The Bodyguard (58)



“On the night of my eighth birthday,” I said, taking a big, shaky breath, “he hit her.”

Jack kept his gaze steady.

“Those words are so tiny, when you say them. Three quick syllables, and it’s over. But I think, in a way, for me, it’s never been over.” I looked down, and more tears spilled over. “She was protecting me that night. We’d been supposed to go out for pizza and cake, but Travis decided at the last minute that we weren’t going. I was so outraged at the injustice that I slammed my bedroom door. He started to come after me. I’ll never forget the sound of his footsteps knocking the floor. But my mom blocked him. She stood in front of the door and wouldn’t move until he went after her instead. I hid in my closet, clamped down tight into a ball, but I could hear it. The scariest thing about the punches was how quiet they were. But her crying was loud. When she slammed back against the door, it was loud. When she hit the floor, it was loud.

“I stayed awake all night, curled as small as I could get in the closet, listening, at attention, trying to decide if my mother had lived. I never fell asleep. When the sun was up, she came to find me—and she had a split lip and a cracked tooth. As soon as I saw her face, I wanted to get us both out of there. Every atom in my body wanted to escape.

“But as I started to stand, she shook her head. She climbed into the closet with me and put her arms around me.

“‘We’re leaving, right?’ I asked.

“But she shook her head.

“‘Why?’ I asked. ‘Why aren’t we?’

“‘Because he doesn’t want us to,’ she said.

“Then she put her arms around me and rocked me back and forth, in a way that always, before then, had made me feel safe. But I didn’t feel safe anymore. I don’t think I ever felt safe again after that, to be honest—not really. But guess what I still do even now when I feel scared?”

“What?” Jack asked.

“I sleep in the closet.”

Jack kept his eyes on mine.

“Remember my little safety pin with the beads on it? I’d made that pin for her that very same day. I never got a chance to give it to her. By the time that night was over, I’d lost it—or, I thought I had. After my mom died—not that long ago—I found it in her jewelry box. She’d kept it all those years. Finding it again felt like finding some little lost part of myself. I was going to wear it every day forever before I lost it on the beach that day. As a talisman for being okay.”

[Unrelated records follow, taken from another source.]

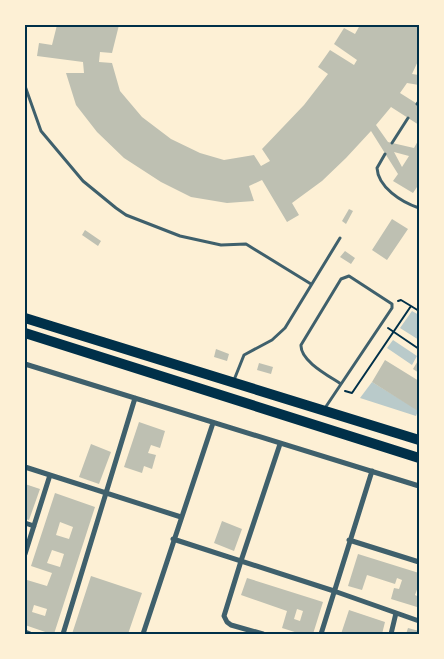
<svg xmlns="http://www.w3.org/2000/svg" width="444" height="659" viewBox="0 0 444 659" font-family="Jost,sans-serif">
  <rect width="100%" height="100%" fill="#fdf0d5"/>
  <path fill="#b9caca" d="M412,311L419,315V340L400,328Z
    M393,340L417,356L412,365L387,348Z
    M372,382L418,410L419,409L416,416L360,398Z"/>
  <path fill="#bec0b2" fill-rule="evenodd" d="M57,25H119L112,53L100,52L99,62L112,63L120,91L142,117L171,139L200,153L224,160L254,155L261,166L270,161L262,149L304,105L328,74L318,67L330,50L354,65L357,60L334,44L344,28L355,34L360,25H419V59L412,74L419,75V85L407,83L400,93L419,105V125L391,107L376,125L388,142L414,148L419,139V184L413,193L393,181L398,174L371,131L346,158L322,181L292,203L299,215L287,222L262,180L249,186L254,201L227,203L191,197L161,182L124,158L97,132L76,105L66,73H84L83,62L37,56L39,43L52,45ZM394,152L409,156L402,167Z
    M349,209L353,211L346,224L342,221Z
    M392,219L408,229L387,260L372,250Z
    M85,230L101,241L98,246L82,235Z
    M345,251L355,258L351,264L340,257Z
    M216,349L229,354L227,361L214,357Z
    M419,359V373L413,369Z
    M385,360L419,381L418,411L372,382Z
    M259,363L273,367L271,374L257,370Z
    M139,422L165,431L160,448L151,445L148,453L156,455L152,469L144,466L142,473L124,467Z
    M91,444L111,452L99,484L79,477Z
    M25,484L40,489L29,520L25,519Z
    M55,493L95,507L54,634H51L25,625V586L27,580L47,586L52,573L31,566ZM60,522L73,527L69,539L56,535ZM52,550L64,554L60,567L47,563ZM34,605L47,609L45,616L32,612Z
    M222,521L242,529L234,551L214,543Z
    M358,554L419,573V584L415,595L419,597L417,607L391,599L394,588L399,589L402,580L397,578L395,584L367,575L362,590L348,586Z
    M91,576L142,593L128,634H72Z
    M247,578L323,602L313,634H301L282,628L287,611L241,595ZM297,609L303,611L300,621L294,619Z
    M349,610L385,622L382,634H341Z
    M408,628L419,631V634H406Z"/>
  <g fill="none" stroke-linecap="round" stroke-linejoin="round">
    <path stroke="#003049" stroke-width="2" d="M398,301L401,300L411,306
      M388,328L419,349
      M345,391L352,393L411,306L419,311"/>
    <path stroke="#3f606c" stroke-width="3" d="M25,86L41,131L83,181L116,208L126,215L180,236L221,245L246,244L311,284
      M417,104L419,101
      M392,143L408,118
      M385,154L377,168C378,187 401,202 419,208
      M234,380L244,355L272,340L285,328L340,238
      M325,408L392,308V304L349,276L341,279L301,345C300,361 329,376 341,384"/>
    <path stroke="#3f606c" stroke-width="5" d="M25,364L419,486
      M25,467L181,517
      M25,523L34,526
      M173,539L334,591L419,621
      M349,540L419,562
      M25,554L50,475
      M25,632L30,634
      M63,634L135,398
      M143,634L213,423
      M263,634L231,625L227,622L224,616L241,561L280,444
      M321,634L372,471
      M391,634L396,613"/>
    <path stroke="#003049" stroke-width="10" d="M25,318L419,440
      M25,333L419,458"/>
  </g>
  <rect width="444" height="659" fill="none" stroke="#fdf0d5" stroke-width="52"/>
  <rect x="26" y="26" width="392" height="607" fill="none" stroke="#003049" stroke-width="2"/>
</svg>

“But you’re okay, anyway.”

I looked down. “Am I? I don’t know. Up until I came out here, I’d been sleeping on the floor of my closet every night since my mom died.”

Jack lifted a nonsweaty part of his T-shirt to wipe my face. Had I just cried? Again? What was with me? Then Jack said, in a tender voice, “So sleeping on my floor is an improvement.”

I gave him a little shove and started walking again.

He fell into step beside me.

“Anyway,” I said, regrouping. “That’s the story of that song. I never heard my mom sing it again after that night. I forgot about it entirely.”

“Not entirely, though,” Jack said.

And then—even though there was nobody around to see—he pulled me into a hug.





Twenty


WE WERE JUST starting to think we’d dodged getting caught at the hospital when a photo of Jack showed up on a gossip site.

And then ten minutes later? It was everywhere.

Sure enough, it was taken in the waiting room of the ER. And though it was from a distance, and it was more the side of his face than the front, it did look a lot like him.

The internet wasn’t sure, though. Articles started popping up like, “What’s World Famous Jack Stapleton Doing in Katy, Texas?” and “Stapleton Sighted in Nowheresville” and “Reclusive Superstar Takes Obscurity to a New Level.”

Enthusiastic internet sleuths found pictures of Jack taken at similar angles and posted them side by side, parsing each detail with Oliver Stone–like precision. Was this the true shape of Jack Stapleton’s earlobe? Was the dot on his neck a shadow or a freckle? Was this the same T-shirt he’d worn in a paparazzi shot two New Year’s Eves ago?

It was impressive work, actually. Glenn should recruit some of those people.

In the end, the internet broadly agreed: Yes, The Destroyer had been spotted in a random little hospital in a tiny Texas town. The question nobody seemed to have an answer to was why.

All to say: Jack being sort-of exposed bumped us up to threat level orange at last.

Maybe a light orange—more like a sherbet—but orange all the same.

The team had to evaluate more internet chatter and track a new explosion of “fans” who looked like they could cause trouble. I started putting on leggings and sneakers every day for “an afternoon run” to jog off the property for surveillance updates at headquarters.

It was just down the road, but it might as well have been a whole other world.

I didn’t love going.

And I loved it even less the day I found Glenn there, mid rant.

Doghouse was there, too, as were Taylor and Robby.

“I don’t care what your feelings are. Feelings have no place in this room!” Glenn was shouting. He banged his hand on the desk at those words.